Gladwin Township is a civil township of Gladwin County in the U.S. state of Michigan. The population was 1,118 at the 2020 census.

The city of Gladwin borders at the southwest corner of the township, but the two are administered autonomously.

==Geography==
According to the U.S. Census Bureau, the township has a total area of 35.29 sqmi, of which 35.22 sqmi is land and 0.07 sqmi (0.20%) is water.

==Demographics==
As of the census of 2000, there were 1,044 people, 345 households, and 272 families residing in the township. The population density was 29.6 PD/sqmi. There were 419 housing units at an average density of 11.9 /sqmi. The racial makeup of the township was 99.14% White, 0.38% African American, and 0.48% from two or more races. Hispanic or Latino of any race were 0.10% of the population.

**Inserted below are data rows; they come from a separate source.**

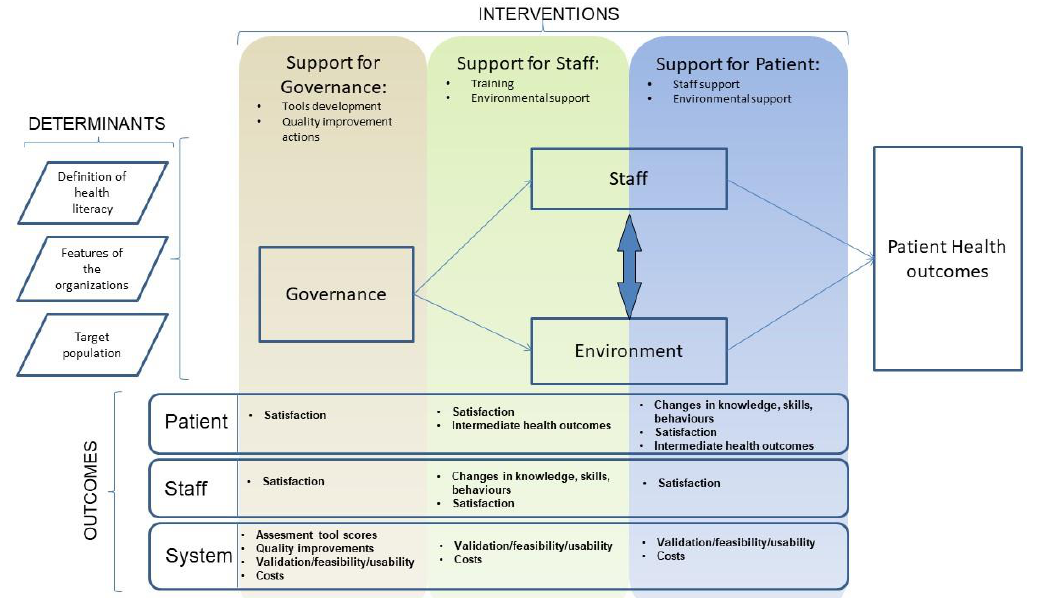
Figure 2. Logical Figure 2. Logical framework.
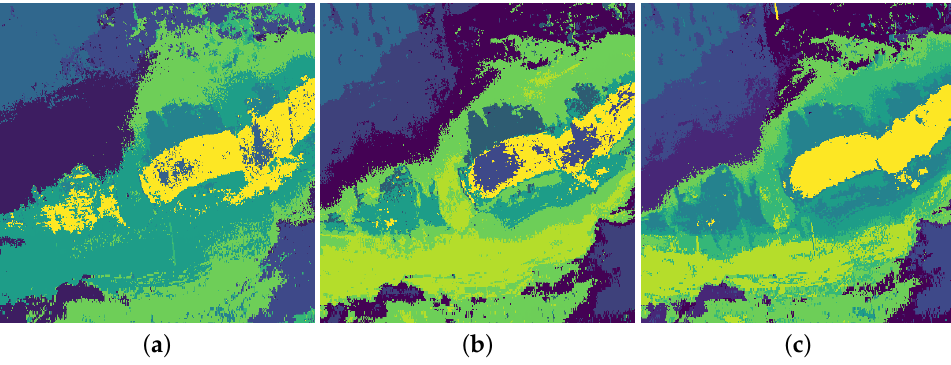
Figure 2. Examples of produced spectral cluster maps with a predefined number of 10 clusters from the FRT0001c71b dataset. ( a ) Autoencoder + GMM; ( b ) PCA + K-Means; ( c ) UMAP +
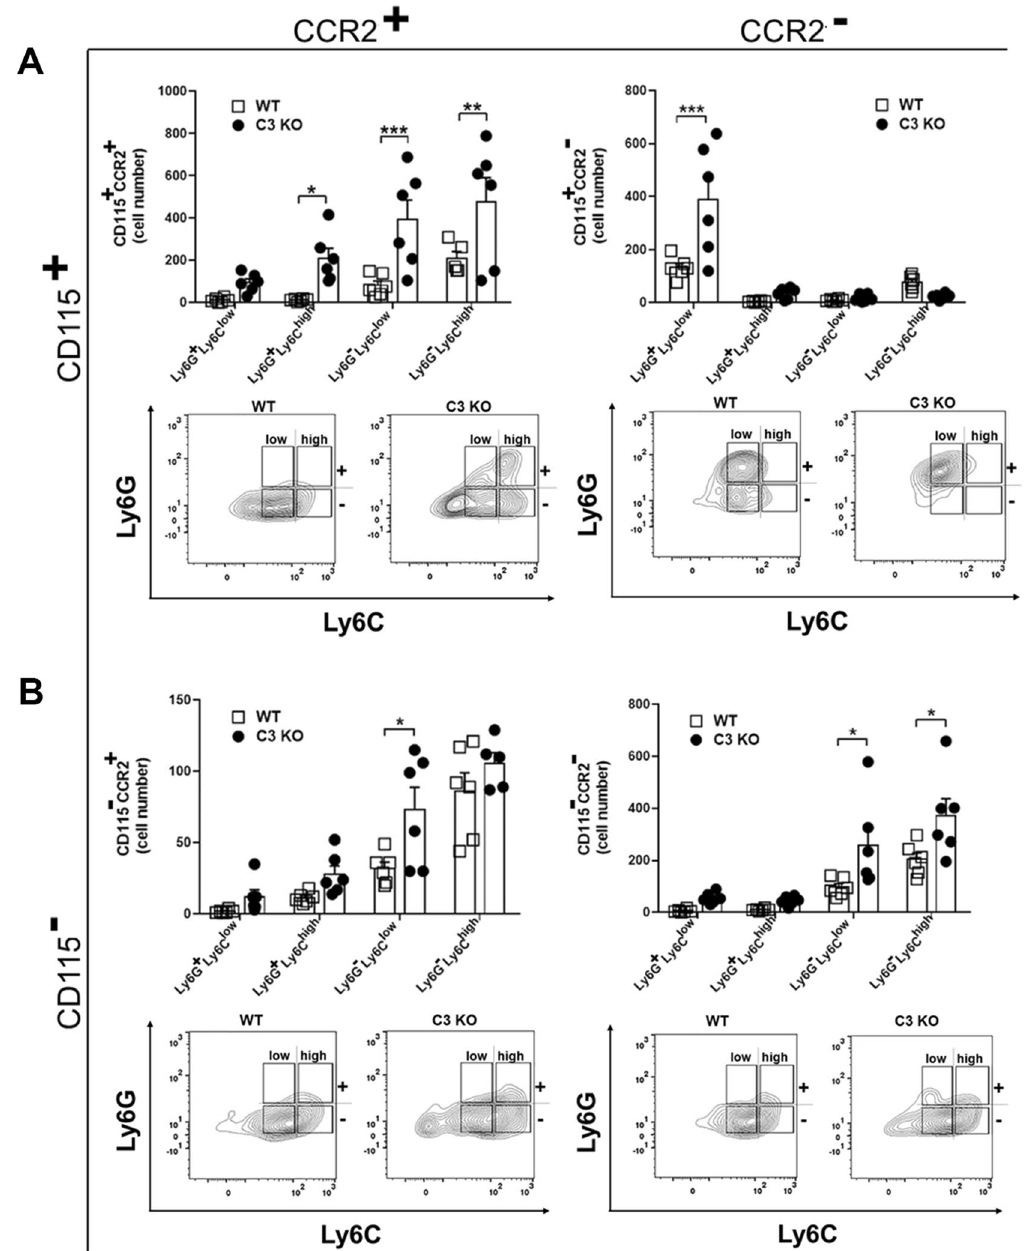
Figure 5. Multiple myeloid-derived cell populations are elevated in the cornea of C3 KO mice at day 7 post infection. HSV-1 infected C3 KO and WT mice were euthanized by exsanguination at 7 days pi, and the corneas were removed and enzymatically processed to single cell suspensions. ( A ) Absolute number of CD45 + CD11b + CD115 + Ly6G and Ly6C myeloid cell subpopulations that do or do not express CCR2. Panels below are representative flow plots of cell distribution in terms of high- and low-expressing Ly6G and Ly6C phenotypes. ( B ) Absolute number of CD45 + CD11b + CD115 − Ly6G and Ly6C myeloid cell subpopulations that do or do not express CCR2. Panels below are representative flow plots of cell distribution in terms of high- and low-expressing Ly6G and Ly6C phenotypes. *** p < 0.001, ** p < 0.01, and * p < 0.05 comparing the C3 KO to WT mouse indicated phenotypes of granulocytes/neutrophils, inflammatory monocytes, and macrophages as determined by unpaired, two-tail t -test. The results displayed are from two independent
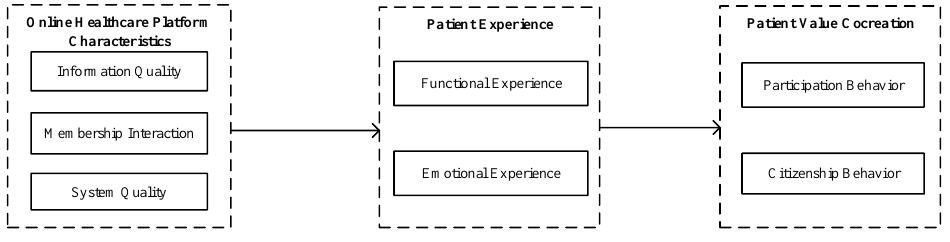
Figure 1. Theoretical Framework.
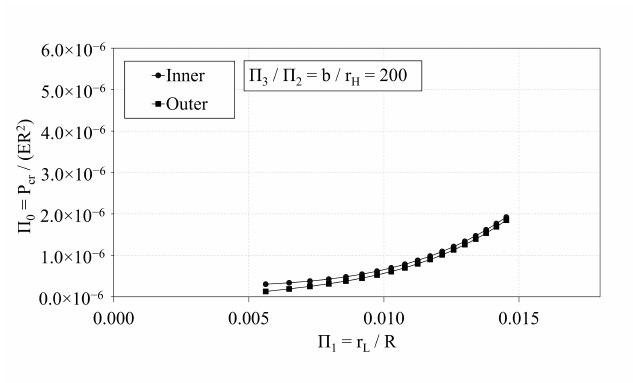
Figure 15. Π 0 vs. Π 1 of OLC and ILC [26].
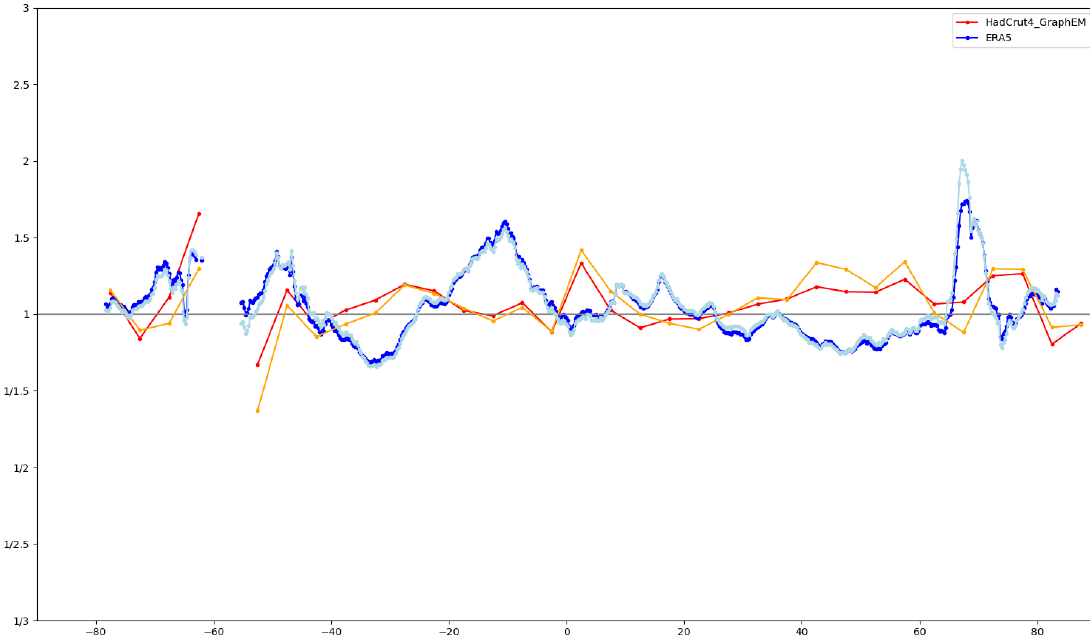
Figure A6. Zonally averaged contrast in observed land–ocean temperature variability as a function of latitude for different observational periods. The full observational period for HadCrut4 (red) is 1850–2013 and is 1979–2019 for ERA5 (dark blue). Shown for comparison are the result for HadCrut4 (orange) and ERA5 (light blue) when only the period of overlap is used in the calculations (1979–2013). Note that the y -axis scale in the right-hand panel is non-linear, with for instance 1 / 1 . 5 or 1 / 2, meaning that there is 50% or 100% more variability over the ocean than there is over the continents.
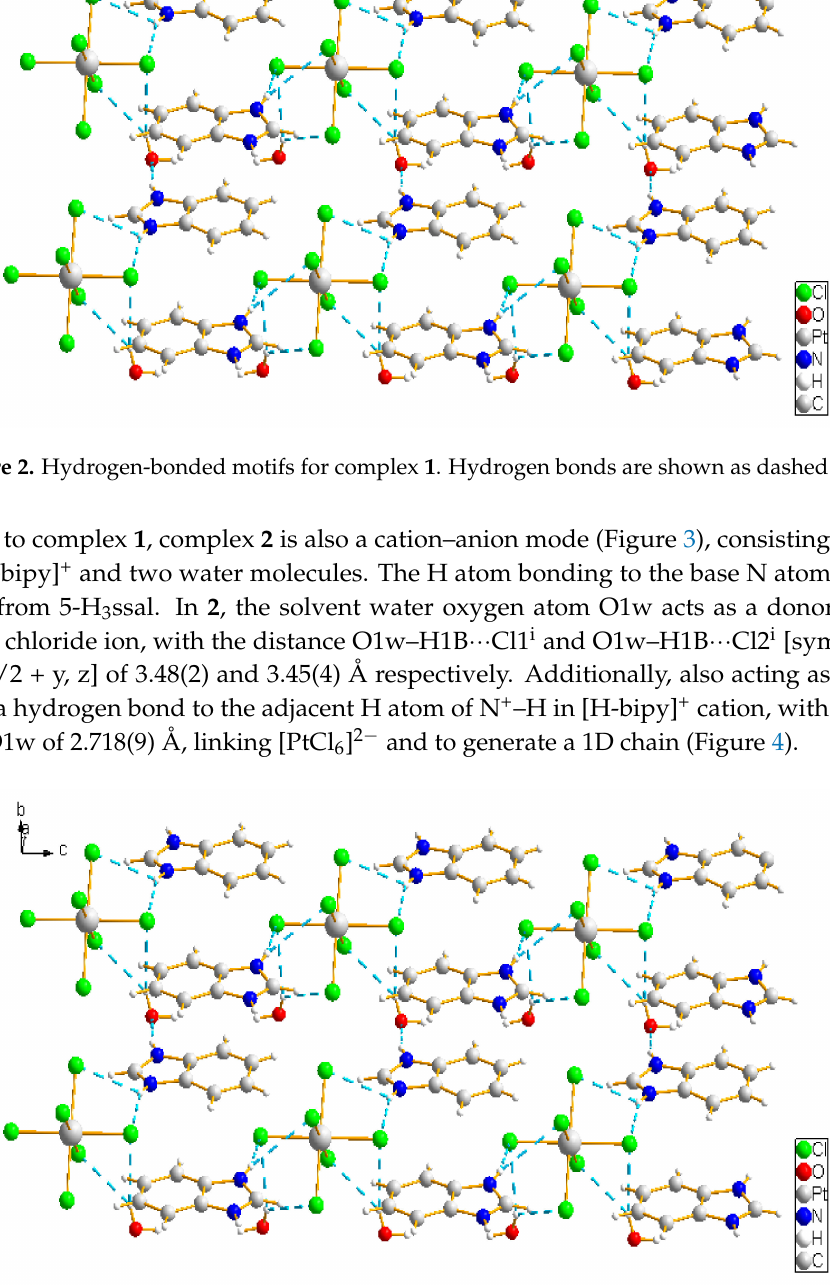
Figure 3. View of the asymmetric unit of complex 2 with the numbering scheme. The thermal probability is drawn at 30%. Symmetry code: i = − x, − y, −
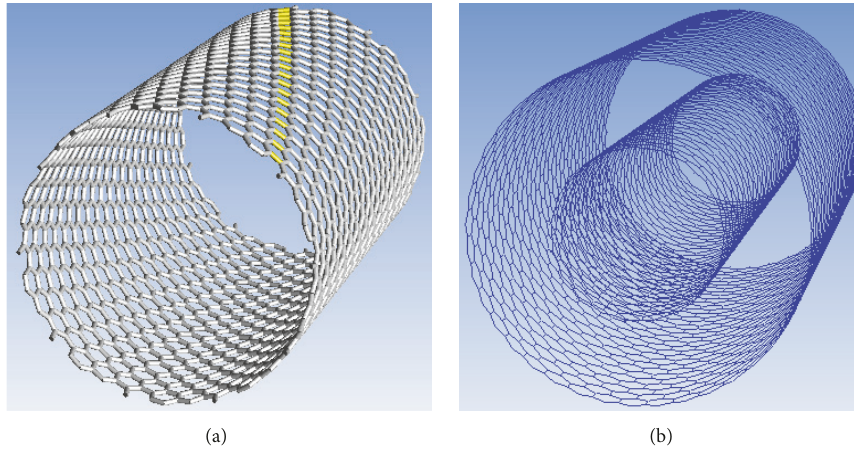
Figure 23: Modeling for carbon nanotube.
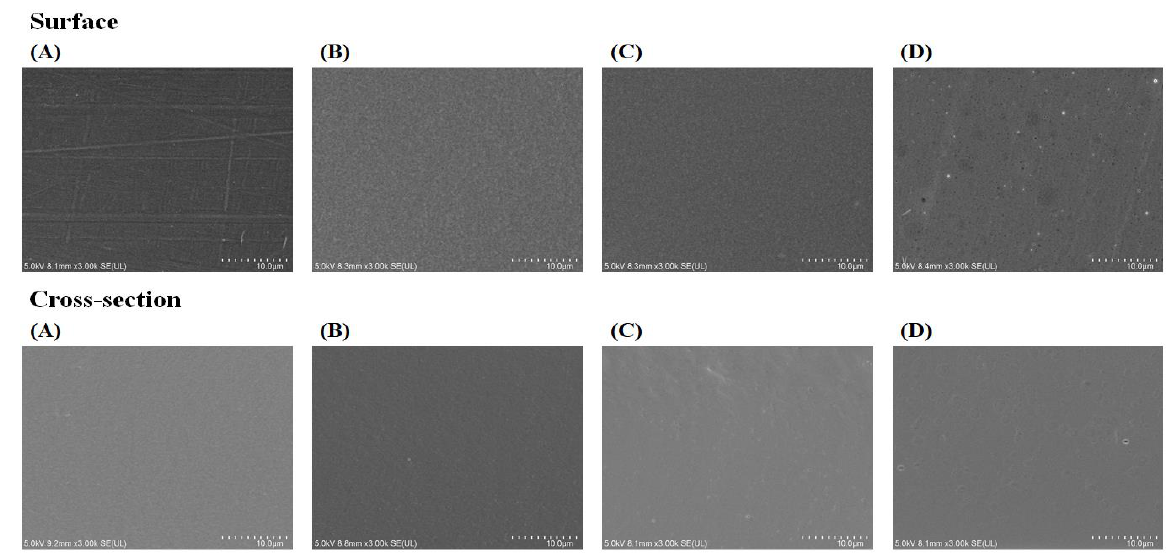
Figure 1. SEM images of GBS films containing CZEO. ( A ) GBS-C; ( B ) GBS-0.1; ( C ) GBS-0.3; ( D ) GBS-0.5.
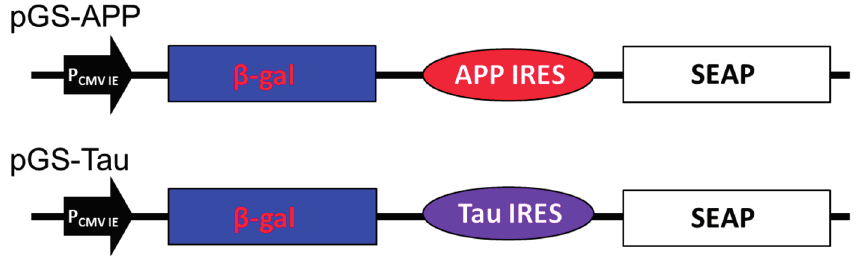
Figure 1. Construct of pGS-APP and pGS-Tau. The bi-cistronic vectors contain the genes for beta-galactosidase ( β -Gal) and secretory alkaline phosphatase (SEAP), IRES element from the APP or the Tau genes, APP IRES and Tau IRES, respectively. P CMV IE is the promoter of human cytomegavirus immediately early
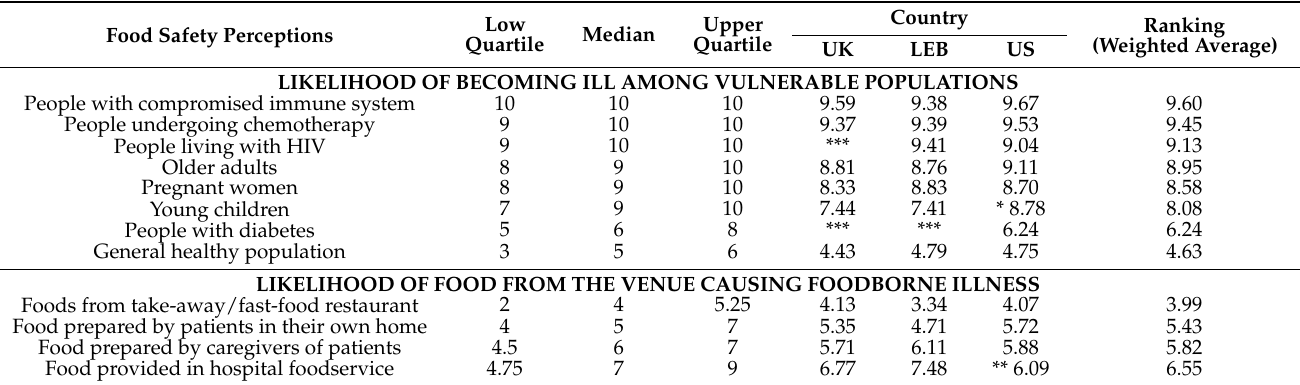
Table 4. Perception of food safety risks to vulnerable populations and perception of food safety risks from different food preparation venues among students enrolled in dietetics programs in United Kingdom ( n = 78), Lebanon ( n = 29) and United States ( n =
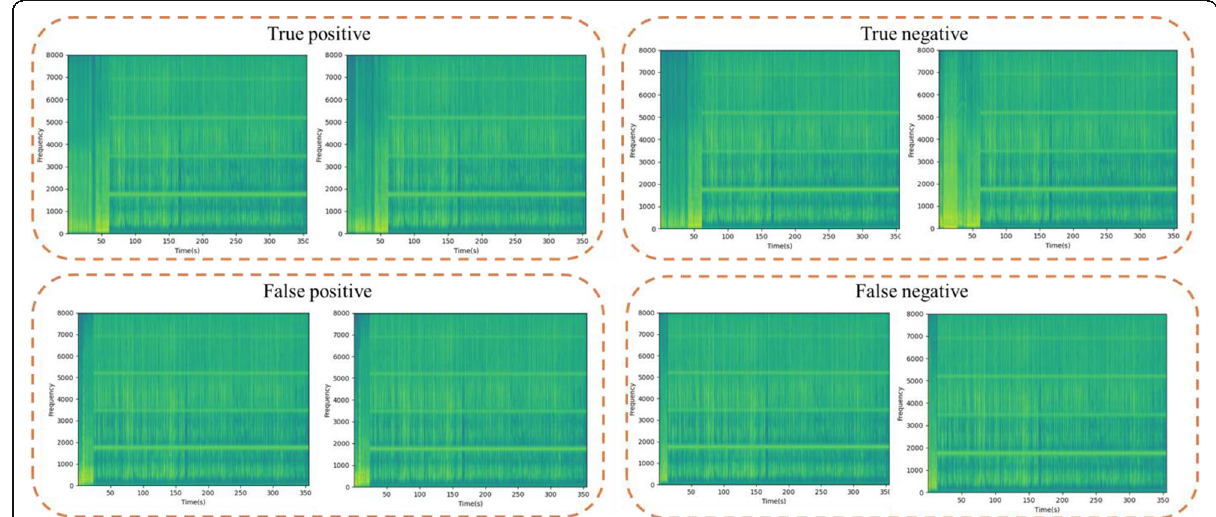
Fig. 8 The visualization results of anchor voiceprint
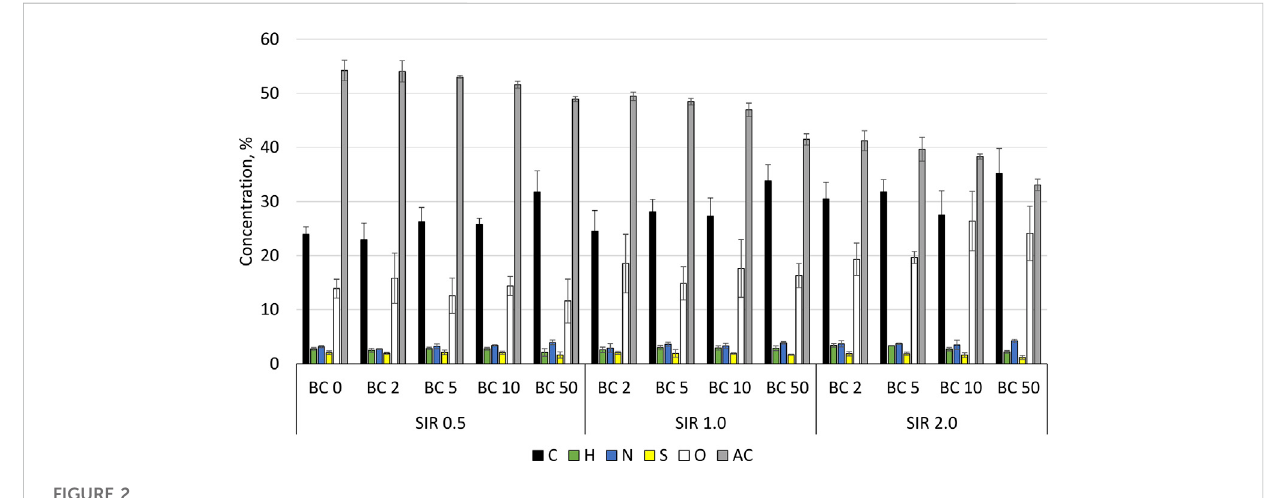
FIGURE 2 Elemental composition of process residues, as dry basis.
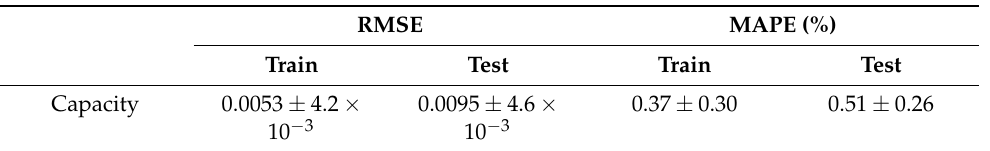
Table 3. Average performance of capacity model trained on batches 1–3 tested on batches 4–8, with 95% prediction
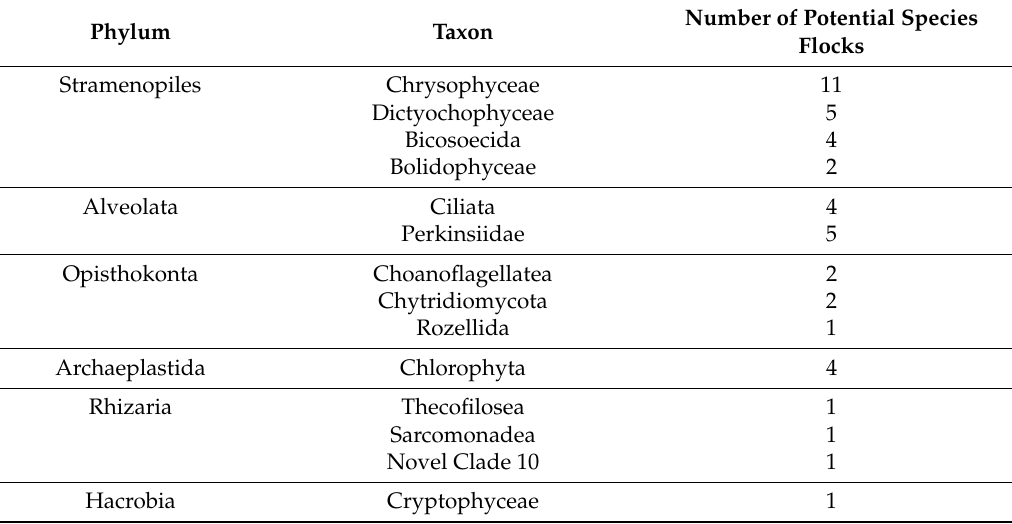
Table 1. Potential species flocks in Lake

There were 345 households, out of which 38.3% had children under the age of 18 living with them, 69.9% were married couples living together, 5.8% had a female householder with no husband present, and 20.9% were non-families. 18.8% of all households were made up of individuals, and 9.6% had someone living alone who was 65 years of age or older. The average household size was 3.01 and the average family size was 3.42.

In the township the population was spread out, with 33.3% under the age of 18, 7.6% from 18 to 24, 23.9% from 25 to 44, 22.7% from 45 to 64, and 12.5% who were 65 years of age or older. The median age was 34 years. For every 100 females, there were 99.6 males. For every 100 females age 18 and over, there were 99.4 males.

The median income for a household in the township was $35,441, and the median income for a family was $37,045. Males had a median income of $27,639 versus $19,167 for females. The per capita income for the township was $14,659. About 18.1% of families and 26.1% of the population were below the poverty line, including 40.2% of those under age 18 and 3.5% of those age 65 or over.